The reasons one works with sums involving $\Lambda$ is that the Dirichlet series associated to $f(n)\Lambda(n)$ can often be written in terms of familiar $L$-functions, say $\zeta(s)$, the Riemann zeta function, or $L(s,\chi)$, the Dicihlet $L$-function associated to a Dirichlet character $\chi$.
Okay, so from what I've said so far, it seems clear that one should consider the sums $$ \sum_{\substack{n\leq x\\ n \equiv h(mod \hspace{1mm} k)}} \Lambda(n). $$ This begs the question, why include the extra weight $\frac{1}{n}$ (which is the same as $\frac{1}{p}$ because of the presence of $\Lambda$)? This is a more delicate question. In general, the logarithmic sums $$ \sum_{n\leq x} \frac{f(n)}{n} $$ are easier to handle than the summatory functions $$ \sum_{n\leq x} f(n). $$ The opening paragraphs of this article by Terry Tao go into detail about this. To quote him directly,
A further discussion of this phenomenon can be found in these notes, linked by Tao in his article.
To illustrate this, it should be noted that the estimate
$$ \sum_{\substack{n\leq x\\ n \equiv h(mod \hspace{1mm} k)}} \Lambda(n) \sim \frac{x}{\phi(k)} $$ is the classic Siegel–Walfisz theorem, and is more difficult to prove than Dirichlet's theorem.
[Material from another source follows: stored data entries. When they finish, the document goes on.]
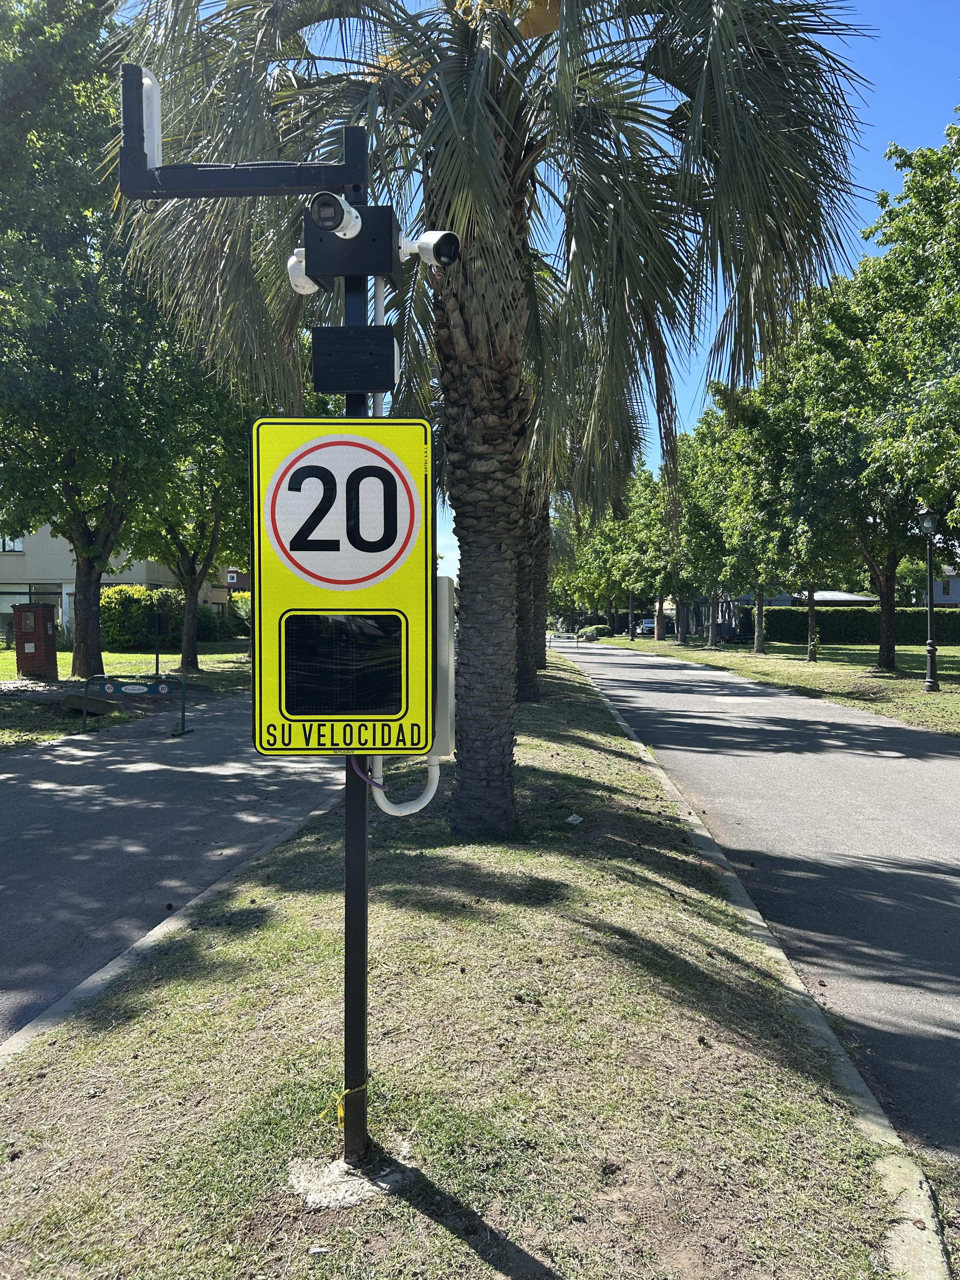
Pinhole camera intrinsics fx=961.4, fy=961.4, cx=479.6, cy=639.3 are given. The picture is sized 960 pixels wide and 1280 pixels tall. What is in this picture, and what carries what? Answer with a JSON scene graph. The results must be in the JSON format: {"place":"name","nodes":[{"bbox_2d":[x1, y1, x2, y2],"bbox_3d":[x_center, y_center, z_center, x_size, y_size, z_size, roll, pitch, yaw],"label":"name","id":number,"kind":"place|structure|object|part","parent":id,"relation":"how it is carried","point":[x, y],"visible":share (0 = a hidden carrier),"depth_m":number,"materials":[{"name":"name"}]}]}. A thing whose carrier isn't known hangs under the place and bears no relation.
{"place":"outdoors","nodes":[
{"label":"outdoors","id":0,"kind":"place"},
{"bbox_2d":[0,523,242,641],"label":"building","id":1,"kind":"structure","parent":0,"point":[16,563],"materials":[{"name":"beige paint"}]},
{"bbox_2d":[0,533,23,552],"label":"window","id":2,"kind":"structure","parent":1,"relation":"in","point":[16,544],"depth_m":36.34,"materials":[{"name":"clear glass"}]},
{"bbox_2d":[0,583,63,626],"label":"window","id":3,"kind":"structure","parent":1,"relation":"in","point":[1,601],"depth_m":34.97,"materials":[{"name":"glass"}]},
{"bbox_2d":[0,639,255,747],"label":"lawn","id":4,"kind":"structure","parent":0,"point":[143,657],"materials":[{"name":"green plant"}]},
{"bbox_2d":[12,601,58,679],"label":"brick pillar","id":5,"kind":"structure","parent":4,"relation":"on","point":[38,611],"depth_m":19.66,"materials":[{"name":"brick"}]},
{"bbox_2d":[65,688,122,715],"bbox_3d":[-6.152,0.994,15.246,0.812,0.342,0.767,0,2,16],"label":"concrete block","id":6,"kind":"object","parent":4,"relation":"on","point":[101,703],"visible":0.79,"depth_m":14.99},
{"bbox_2d":[0,0,195,682],"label":"tree","id":7,"kind":"object","parent":4,"relation":"on","point":[90,544],"visible":0.93,"depth_m":16.56,"materials":[{"name":"green plant"}]},
{"label":"trunk","id":8,"kind":"part","parent":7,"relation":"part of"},
{"bbox_2d":[99,584,186,649],"bbox_3d":[-11.515,-0.684,32.411,3.300,2.232,2.906,0,2,2],"label":"shrub","id":9,"kind":"object","parent":4,"relation":"on","point":[109,598],"visible":0.66,"depth_m":31.56,"materials":[{"name":"green plant"}]},
{"bbox_2d":[146,609,167,679],"bbox_3d":[-6.354,0.226,18.888,0.440,1.528,0.175,0,2,2],"label":"sign post","id":10,"kind":"object","parent":4,"relation":"on","point":[156,625],"visible":0.98,"depth_m":18.84,"materials":[{"name":"black metal"}]},
{"bbox_2d":[126,372,256,675],"bbox_3d":[-6.764,-3.607,22.726,5.196,9.129,5.168,1,2,34],"label":"tree","id":11,"kind":"object","parent":4,"relation":"on","point":[191,652],"visible":0.49,"depth_m":22.33,"materials":[{"name":"green plant"}]},
{"bbox_2d":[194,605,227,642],"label":"shrub","id":12,"kind":"object","parent":4,"relation":"on","point":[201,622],"visible":0.57,"depth_m":37.05,"materials":[{"name":"green plant"}]},
{"bbox_2d":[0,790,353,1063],"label":"curb","id":13,"kind":"structure","parent":0,"point":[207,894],"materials":[{"name":"grey concrete"}]},
{"bbox_2d":[0,689,355,1041],"label":"road","id":14,"kind":"structure","parent":0,"point":[14,786],"materials":[{"name":"grey asphalt"}]},
{"bbox_2d":[76,674,190,736],"bbox_3d":[-4.844,0.913,13.440,1.569,0.830,0.589,0,2,2],"label":"barrier","id":15,"kind":"object","parent":14,"relation":"on","point":[112,684],"visible":1,"depth_m":13.44,"materials":[{"name":"metal"}]},
{"bbox_2d":[116,0,959,589],"label":"sky","id":16,"kind":"structure","parent":0,"point":[518,20],"materials":[{"name":"blue"}]},
{"bbox_2d":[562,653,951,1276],"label":"curb","id":17,"kind":"structure","parent":0,"point":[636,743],"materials":[{"name":"grey concrete"}]},
{"bbox_2d":[555,636,959,1211],"label":"road","id":18,"kind":"structure","parent":0,"point":[647,670],"materials":[{"name":"grey asphalt"}]},
{"bbox_2d":[598,633,959,735],"label":"lawn","id":19,"kind":"structure","parent":0,"point":[840,665],"materials":[{"name":"green plant"}]},
{"bbox_2d":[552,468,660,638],"label":"tree","id":20,"kind":"object","parent":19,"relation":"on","point":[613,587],"visible":0.59,"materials":[{"name":"green plant"}]},
{"bbox_2d":[627,586,634,641],"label":"lamp post","id":21,"kind":"object","parent":19,"relation":"on","point":[631,636],"visible":0.97,"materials":[{"name":"metal"}]},
{"bbox_2d":[625,462,681,641],"label":"tree","id":22,"kind":"object","parent":19,"relation":"on","point":[652,517],"visible":0.65,"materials":[{"name":"green plant"}]},
{"bbox_2d":[670,407,738,647],"label":"tree","id":23,"kind":"object","parent":19,"relation":"on","point":[700,515],"visible":0.63,"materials":[{"name":"green plant"}]},
{"bbox_2d":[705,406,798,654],"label":"tree","id":24,"kind":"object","parent":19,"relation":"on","point":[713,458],"visible":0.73,"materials":[{"name":"green plant"}]},
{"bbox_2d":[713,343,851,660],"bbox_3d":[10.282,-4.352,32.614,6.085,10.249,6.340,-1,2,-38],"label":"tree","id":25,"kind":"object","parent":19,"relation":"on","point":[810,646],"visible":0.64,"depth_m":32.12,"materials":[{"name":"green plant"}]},
{"bbox_2d":[753,604,959,645],"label":"hedge","id":26,"kind":"object","parent":19,"relation":"on","point":[853,630],"visible":0.65,"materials":[{"name":"green plant"}]},
{"bbox_2d":[791,123,959,677],"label":"tree","id":27,"kind":"object","parent":19,"relation":"on","point":[890,660],"visible":0.95,"depth_m":21.99,"materials":[{"name":"green plant"}]},
{"bbox_2d":[915,504,940,693],"bbox_3d":[9.286,-0.829,19.903,0.523,3.815,0.524,0,2,2],"label":"street lamp","id":28,"kind":"object","parent":19,"relation":"on","point":[932,646],"visible":0.99,"depth_m":19.88,"materials":[{"name":"black metal"}]},
{"bbox_2d":[706,588,872,637],"label":"house","id":29,"kind":"structure","parent":0,"point":[784,603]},
{"bbox_2d":[931,567,959,607],"label":"house","id":30,"kind":"structure","parent":0,"point":[937,598],"materials":[{"name":"white paint"}]},
{"label":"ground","id":31,"kind":"structure","parent":0},
{"bbox_2d":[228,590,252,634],"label":"shrub","id":32,"kind":"object","parent":31,"relation":"on","point":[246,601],"visible":0.4,"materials":[{"name":"green plant"}]},
{"bbox_2d":[0,647,919,1279],"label":"grass median","id":33,"kind":"object","parent":31,"relation":"on","point":[550,756],"visible":0.81,"materials":[{"name":"green plant"}]},
{"bbox_2d":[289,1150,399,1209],"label":"concrete footing","id":34,"kind":"object","parent":33,"relation":"in","point":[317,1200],"visible":0.71,"depth_m":2.58,"materials":[{"name":"grey concrete"}]},
{"bbox_2d":[340,160,371,1183],"bbox_3d":[-0.340,-0.008,2.609,0.150,2.882,0.145,0,2,2],"label":"sign pole","id":35,"kind":"object","parent":33,"relation":"on","point":[362,977],"visible":0.54,"depth_m":2.61,"materials":[{"name":"black metal"}]},
{"bbox_2d":[118,60,360,198],"bbox_3d":[-0.603,-1.274,2.482,0.722,0.295,0.166,0,2,2],"label":"arm","id":36,"kind":"object","parent":35,"relation":"attached to","point":[254,178],"visible":0.95,"depth_m":2.47},
{"bbox_2d":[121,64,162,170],"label":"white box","id":37,"kind":"object","parent":36,"relation":"attached to","point":[156,135],"visible":0.85,"depth_m":2.46,"materials":[{"name":"white plastic"}]},
{"bbox_2d":[286,249,317,296],"bbox_3d":[-0.490,-1.079,2.805,0.140,0.159,0.140,0,2,2],"label":"security camera","id":38,"kind":"object","parent":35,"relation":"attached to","point":[299,272],"visible":0.47,"depth_m":2.78,"materials":[{"name":"white"}]},
{"bbox_2d":[249,419,436,751],"bbox_3d":[-0.354,-0.120,2.512,0.594,0.940,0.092,0,2,2],"label":"speed limit sign","id":39,"kind":"object","parent":35,"relation":"attached to","point":[310,598],"visible":0.95,"depth_m":2.50,"materials":[{"name":"yellow metal"}]},
{"bbox_2d":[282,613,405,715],"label":"display screen","id":40,"kind":"structure","parent":39,"relation":"in","point":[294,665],"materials":[{"name":"black"}]},
{"bbox_2d":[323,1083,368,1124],"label":"tape","id":41,"kind":"object","parent":35,"relation":"attached to","point":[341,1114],"visible":0.57,"depth_m":2.70,"materials":[{"name":"yellow plastic"}]},
{"bbox_2d":[299,200,399,283],"bbox_3d":[-0.368,-1.102,2.681,0.278,0.192,0.175,0,2,2],"label":"box","id":42,"kind":"object","parent":35,"relation":"attached to","point":[386,232],"visible":0.92,"depth_m":2.64,"materials":[{"name":"black"}]},
{"bbox_2d":[307,191,360,238],"bbox_3d":[-0.394,-1.130,2.572,0.130,0.133,0.152,0,2,2],"label":"security camera","id":43,"kind":"object","parent":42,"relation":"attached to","point":[330,213],"visible":0.98,"depth_m":2.55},
{"bbox_2d":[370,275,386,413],"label":"conduit pipe","id":44,"kind":"object","parent":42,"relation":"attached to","point":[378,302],"visible":0.28,"depth_m":2.97,"materials":[{"name":"white plastic"}]},
{"bbox_2d":[309,327,398,394],"bbox_3d":[-0.340,-0.752,2.618,0.260,0.170,0.111,0,2,2],"label":"box","id":45,"kind":"object","parent":35,"relation":"attached to","point":[323,332],"visible":0.98,"depth_m":2.58,"materials":[{"name":"black"}]},
{"bbox_2d":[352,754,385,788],"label":"cable","id":46,"kind":"object","parent":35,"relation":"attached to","point":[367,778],"visible":0.61,"depth_m":2.62,"materials":[{"name":"plastic"}]},
{"bbox_2d":[396,228,460,268],"bbox_3d":[-0.168,-1.186,2.899,0.225,0.153,0.114,0,2,2],"label":"security camera","id":47,"kind":"object","parent":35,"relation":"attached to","point":[425,254],"visible":0.96,"depth_m":2.87,"materials":[{"name":"white"}]},
{"bbox_2d":[431,577,455,755],"bbox_3d":[-0.208,0.113,3.546,0.245,0.678,0.275,0,2,2],"label":"electrical box","id":48,"kind":"object","parent":35,"relation":"attached to","point":[447,590],"visible":0.33,"depth_m":3.43,"materials":[{"name":"metal"}]},
{"bbox_2d":[367,752,440,815],"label":"conduit pipe","id":49,"kind":"object","parent":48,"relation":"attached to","point":[423,802],"visible":0.62,"depth_m":3.40,"materials":[{"name":"white plastic"}]},
{"bbox_2d":[108,0,879,834],"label":"palm tree","id":50,"kind":"object","parent":33,"relation":"on","point":[452,224],"visible":0.99,"depth_m":6.14,"materials":[{"name":"plant"}]},
{"label":"palm trunk","id":51,"kind":"part","parent":50,"relation":"part of","materials":[{"name":"brown"}]},
{"bbox_2d":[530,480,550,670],"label":"palm tree","id":52,"kind":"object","parent":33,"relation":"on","point":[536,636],"visible":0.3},
{"bbox_2d":[564,812,583,824],"bbox_3d":[0.705,1.353,7.233,0.147,0.049,0.166,1,2,34],"label":"litter","id":53,"kind":"object","parent":33,"relation":"on","point":[570,818],"visible":0.98,"depth_m":7.21,"materials":[{"name":"white paper"}]},
{"bbox_2d":[513,281,648,698],"bbox_3d":[0.817,-3.141,16.669,5.429,8.618,5.635,0,2,2],"label":"palm tree","id":54,"kind":"object","parent":33,"relation":"on","point":[542,555],"visible":0.46,"depth_m":16.53,"materials":[{"name":"plant"}]},
{"bbox_2d":[580,624,610,639],"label":"shrub","id":55,"kind":"object","parent":31,"relation":"on","point":[597,630],"visible":0.82,"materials":[{"name":"green plant"}]},
{"bbox_2d":[636,617,656,636],"label":"car","id":56,"kind":"object","parent":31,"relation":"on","point":[647,627],"visible":0.6,"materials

TL;DR - The specific weight $\frac{\log p}{p}$ is used because one simply needs to know less about the complex-analytic behavior of the relevant Dirichlet series (in this case the Dirichlet $L$-functions $L(s,\chi)$). Dirichlet only set out to prove an infinitude of primes in coprime residue classes; his theorem does not give an asymptotic count of such primes. The asymptotic count of such primes is precisely the content of the Siegel–Walfisz theorem, and one needs a deeper understanding of the Dirichlet $L$-functions $L(s,\chi)$ in order to prove it.